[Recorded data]
/---
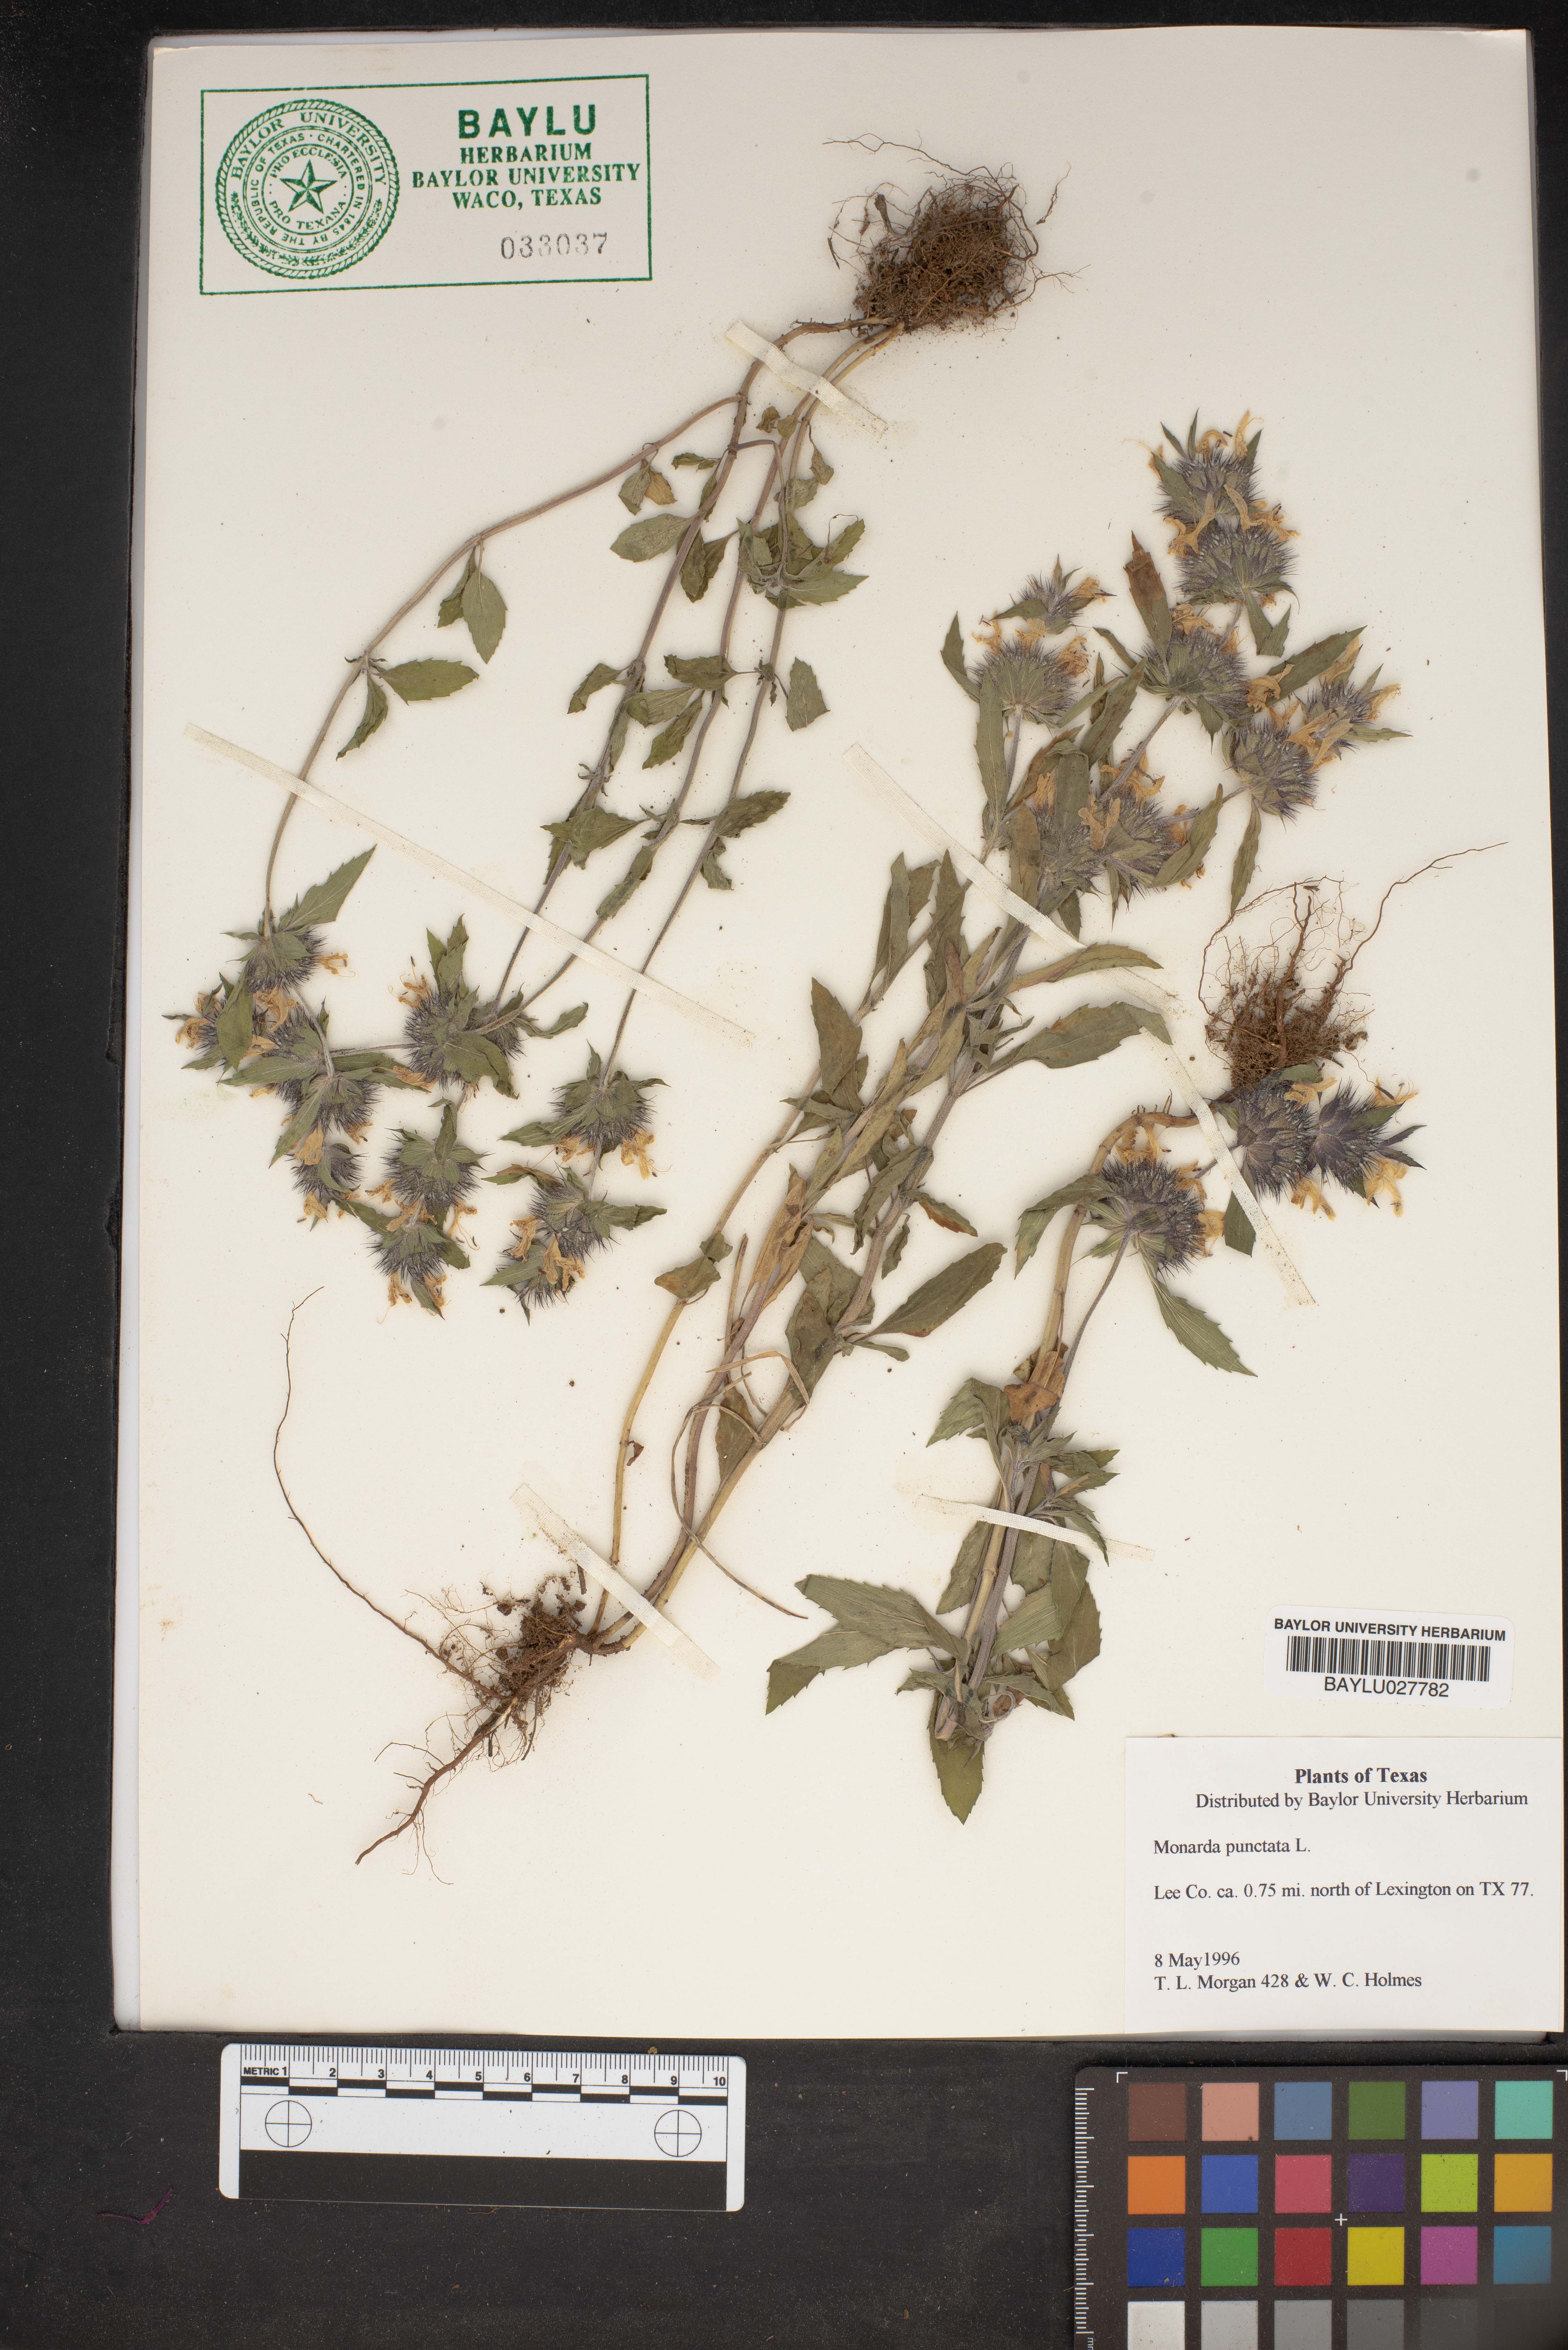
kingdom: Plantae
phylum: Tracheophyta
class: Magnoliopsida
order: Lamiales
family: Lamiaceae
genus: Monarda
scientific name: Monarda punctata
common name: Dotted monarda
\---
### Set problem
Copy every line of text in each of the records above word for word, and leave the pictures out.

### In response
kingdom: Plantae
phylum: Tracheophyta
class: Magnoliopsida
order: Lamiales
family: Lamiaceae
genus: Monarda
scientific name: Monarda punctata
common name: Dotted monarda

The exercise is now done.